Observation 2: For any $\omega \in \Omega$ and any probability measure $\mathbb{P}$ on $\Omega$, if there exists $y \in X$ such that $(\omega,y)$ is $(\mathbb{P} \otimes \lambda)$-generic then $(\omega,x)$ is $(\mathbb{P} \otimes \lambda)$-generic for all $x \in X$.
To see this: Fix $\omega \in \Omega$ and $x,y \in X$, and suppose that $(\omega,y)$ is $(\mathbb{P} \otimes \lambda)$-generic. Fix any $f \in C(\Omega \times X,\mathbb{R})$, and define $f' \in C(\Omega \times X,\mathbb{R})$ by $f'(\tilde{\omega},\tilde{x})=f(\tilde{\omega},\tilde{x}y^{-1}x)$. We have
$\begin{align*}
\frac{1}{N} \sum_{n=0}^{N-1} f(\Theta^n(\omega,x)) \ = \ \frac{1}{N} \sum_{n=0}^{N-1} f'(\Theta^n(\omega,y)) \
&\underset{N \to \infty}{\to} \ \int_\Omega \int_X f'(\tilde{\omega},\tilde{x}) \, \lambda(d\tilde{x}) \, \mathbb{P}(d\tilde{\omega}) \\
&= \ \int_\Omega \int_X f(\tilde{\omega},\tilde{x}) \, \lambda(d\tilde{x}) \, \mathbb{P}(d\tilde{\omega})
\end{align*}$
as required.
Completing the proof: Let $\mathbb{P}$ be a $\theta$-invariant probability measure such that $\mathbb{P} \otimes \lambda$ is $\Theta$-ergodic, and suppose for a contradiction that the conclusion of the theorem fails. By observation 1, $(\mathbb{P} \otimes \lambda)$-almost every point is $(\mathbb{P} \otimes \lambda)$-generic; and therefore, by observation 2, there exists a $\mathbb{P}$-full set $\Omega' \subset \Omega$ such that every point in $\Omega' \times X$ is $(\mathbb{P} \otimes \lambda)$-generic. Now since the conclusion of the theorem fails, there exists a $\Theta$-ergodic probability measure $\mu$ distinct from $\mathbb{P} \otimes \lambda$ such that $\mu(E \times X)=\mathbb{P}(E)$ for all $E \in \mathcal{F}$. By observation 1, there exists a $\mu$-full set $Y \subset \Omega \times X$ such that every point in $Y$ is $\mu$-generic.

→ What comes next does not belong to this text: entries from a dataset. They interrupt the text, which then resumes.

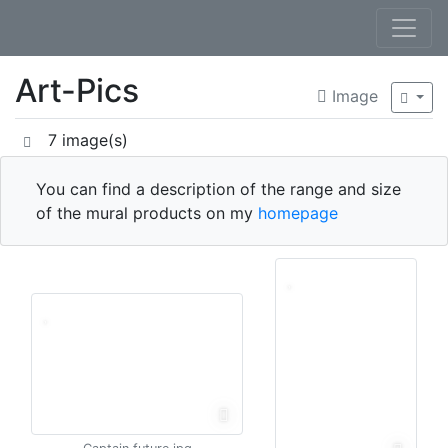
Art-Pics
Image
7 image(s)
You can find a description of the range and size
of the mural products on my
homepage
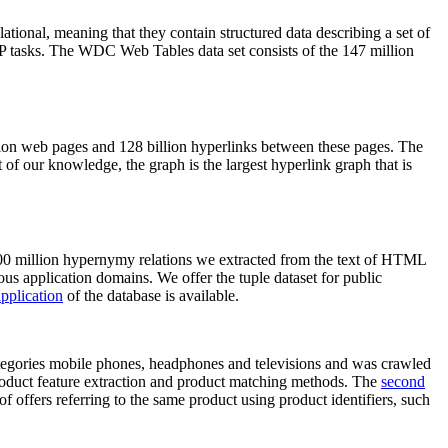
elational, meaning that they contain structured data describing a set of
NLP tasks. The WDC Web Tables data set consists of the 147 million
on web pages and 128 billion hyperlinks between these pages. The
of our knowledge, the graph is the largest hyperlink graph that is
0 million hypernymy relations we extracted from the text of HTML
ous application domains. We offer the tuple dataset for public
pplication
of the database is available.
categories mobile phones, headphones and televisions and was crawled
roduct feature extraction and product matching methods. The
second
f offers referring to the same product using product identifiers, such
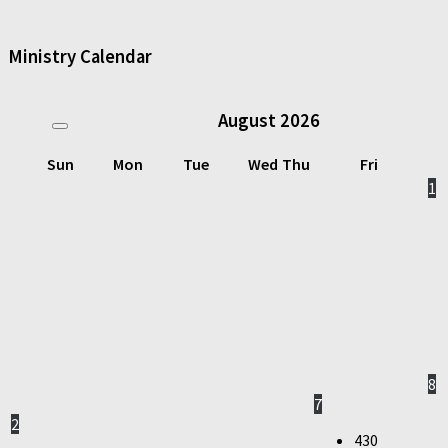
Ministry Calendar
August
2026
Sun
Mon
Tue
Wed
Thu
Fri
1
8
7
2
430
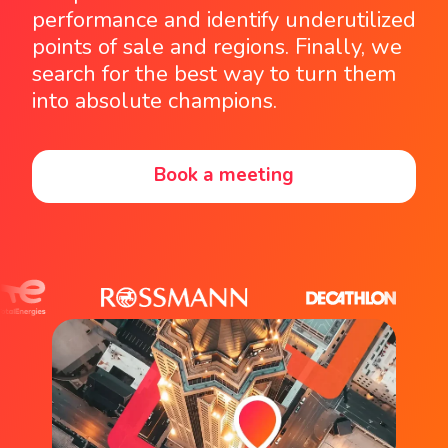
performance and identify underutilized
points of sale and regions. Finally, we
search for the best way to turn them
into absolute champions.
Book a meeting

Obviously $Y$ is not contained in $(\Omega \setminus \Omega') \times X$ (otherwise $Y$ would be $\mu$-null), and therefore it follows that there exist points in $\Omega \times X$ that are both $(\mathbb{P} \otimes \lambda)$-generic and $\mu$-generic. However, this is not possible, since a probability measure on $\Omega \times X$ is uniquely determined by the values of the integrals that it assigns to all the members of $C(\Omega \times X,\mathbb{R})$. QED
Obviously applying the theorem to my example completes the proof of the Claim.